For his actions, he has been singled out by various human rights watchdogs as well.

Mohsen Rezaei, former commander-in-chief of the Islamic Revolutionary Guard Corps received more than 3.3 million votes. He was followed by former central bank chief Abdolnaser Hemmati, the only moderate in the race, with at least 2.4 million votes, and conservative lawmaker Amir Hossein Ghazizadeh Hashemi with more than one million votes.

Even as the votes were being counted, Hemmati congratulated Raisi for winning the election.

“I hope your government, under the leadership of Supreme Leader Ayatollah Ali Khamenei, will bring comfort and prosperity to our nation,” former central bank chief Hemmati said in a letter.

Raisi did not immediately acknowledge Hemmati’s concession, nor that of Rezaei, who also conceded defeat.

Hashemi explicitly congratulated Raisi. “I congratulate … Raisi, elected by the nation,” Hashemi said.

In a statement, outgoing President Hassan Rouhani congratulated the people of Iran and the supreme leader for an “epic and rare presence” in the elections, saying “your glorious and enemy-breaking participation led to the remorse and dejection of enemies and those who wish ill on this nation”.

Earlier Rouhani congratulated “the people’s elected [president]”, without naming Raisi.

The interior ministry refused to confirm reports that the number of void votes exceeded Rezaei’s vote haul. If true, that would mean for the first time in the history of the Islamic republic, bad votes have finished second place.

In this election, there were more than 59 million eligible voters in Iran whose population is more than 80 million people. There were a total of seven presidential candidates approved by Iran’s Guardian Council to run out of 592 who registered, with three later dropping out at the last moment. However, zero women out of the 40 who registered approved to run for the presidency.

As per the country’s constitution, there is a four-year term for an elected Iranian president with an individual allowed only two terms in a row.

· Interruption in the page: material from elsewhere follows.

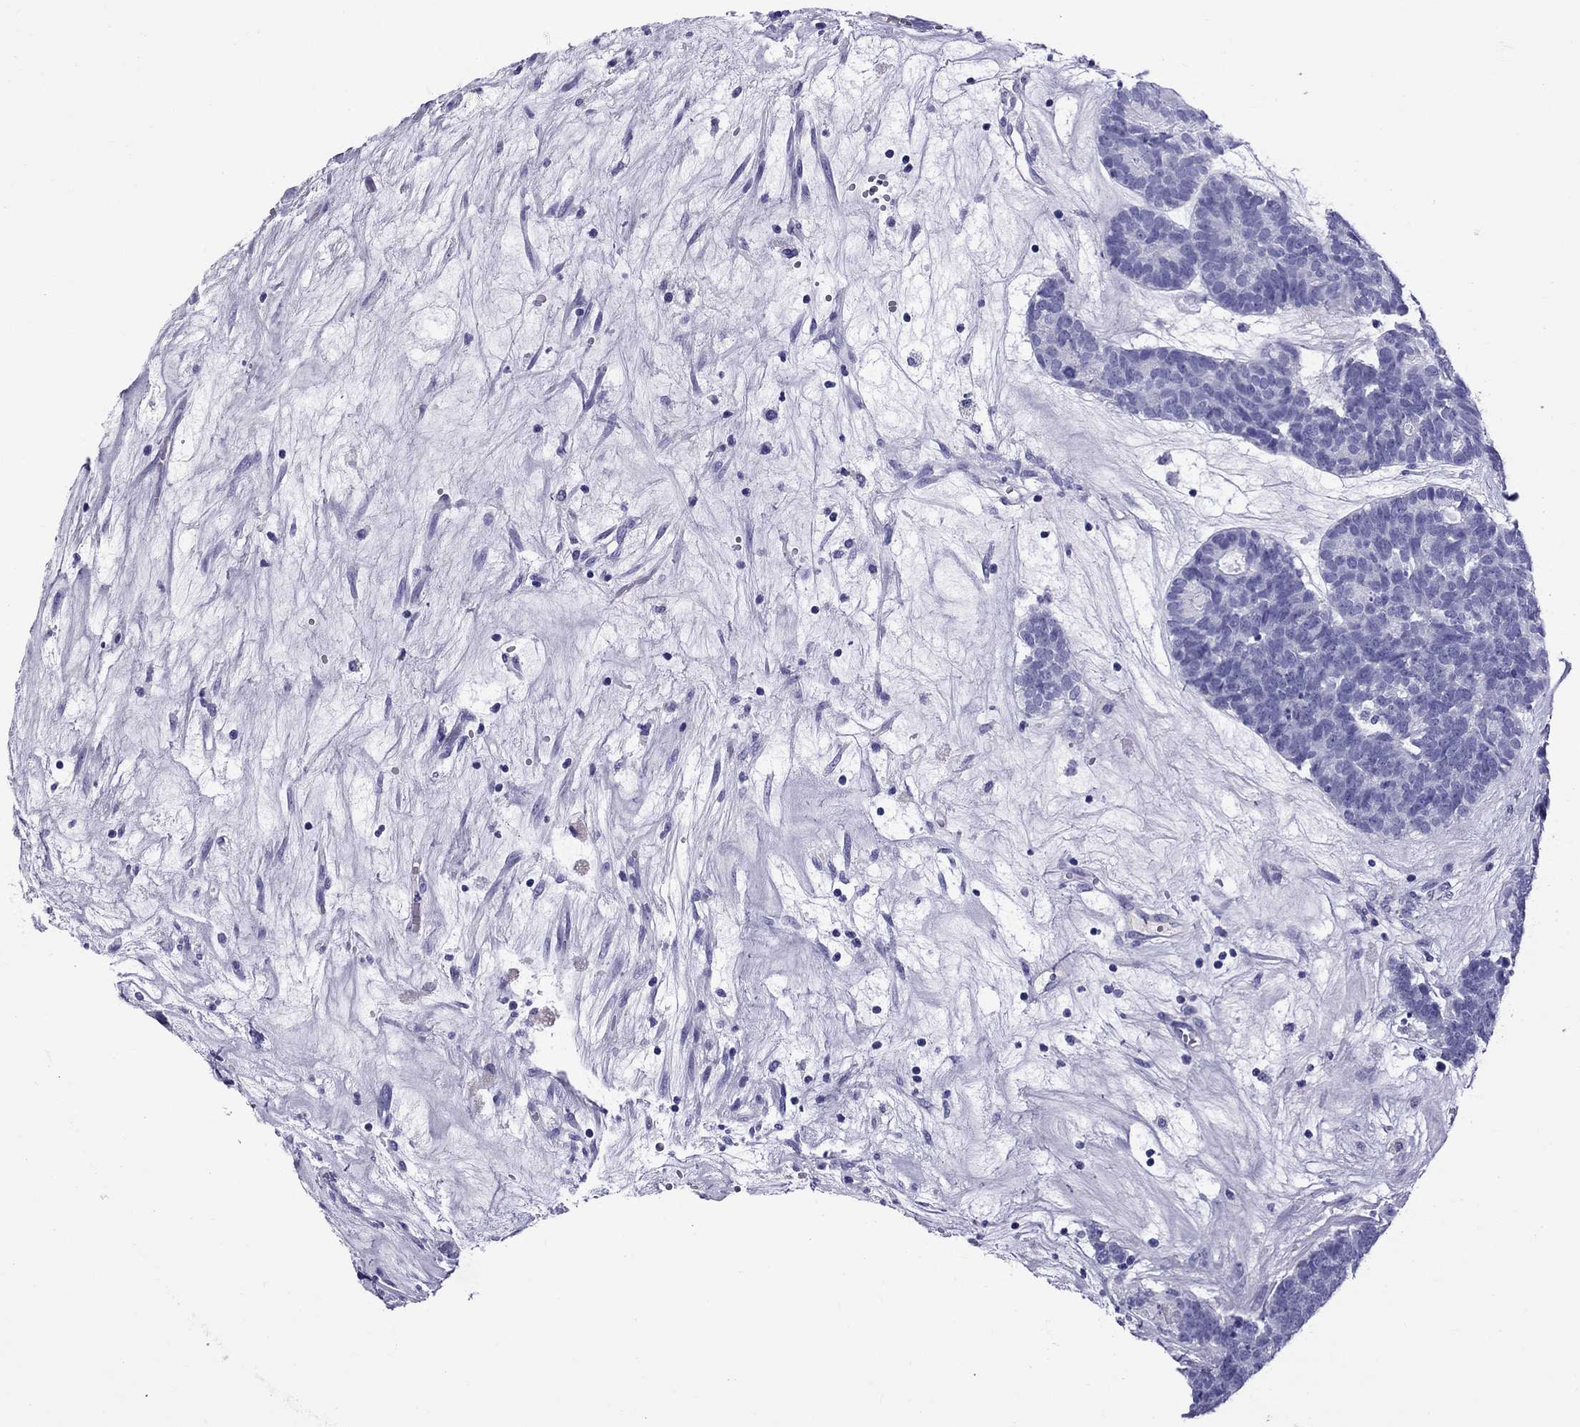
{"staining": {"intensity": "negative", "quantity": "none", "location": "none"}, "tissue": "head and neck cancer", "cell_type": "Tumor cells", "image_type": "cancer", "snomed": [{"axis": "morphology", "description": "Adenocarcinoma, NOS"}, {"axis": "topography", "description": "Head-Neck"}], "caption": "DAB immunohistochemical staining of human head and neck cancer (adenocarcinoma) reveals no significant expression in tumor cells.", "gene": "SCART1", "patient": {"sex": "female", "age": 81}}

The just-concluded exercise is being seen not as a huge success as more than half of the voters stayed home. Voter turnout was 48.8 per cent, the lowest since the 1979 revolution. Total votes cast 28.9 million of which Ebrahim Raeisi garnered 17.9 million, followed by Mohsen Rezaei at a distant second with 3.4 million, Hemmati 2.4 million and Qazizadeh around one million. The less than 50 per cent turnout is far lower than the 73 per cent of 2013 and 2017, and around the level of 51 per cent back in 1989 when Akbar Hashemi Rafsanjani won a second term.

AFP reported the populist former president Mahmoud Ahmadinejad, one of those barred from running by the Guardian Council of clerics and jurists, saying: “I do not want to have a part in this sin”.

Three of the vetted candidates dropped out of the race two days before Friday’s election.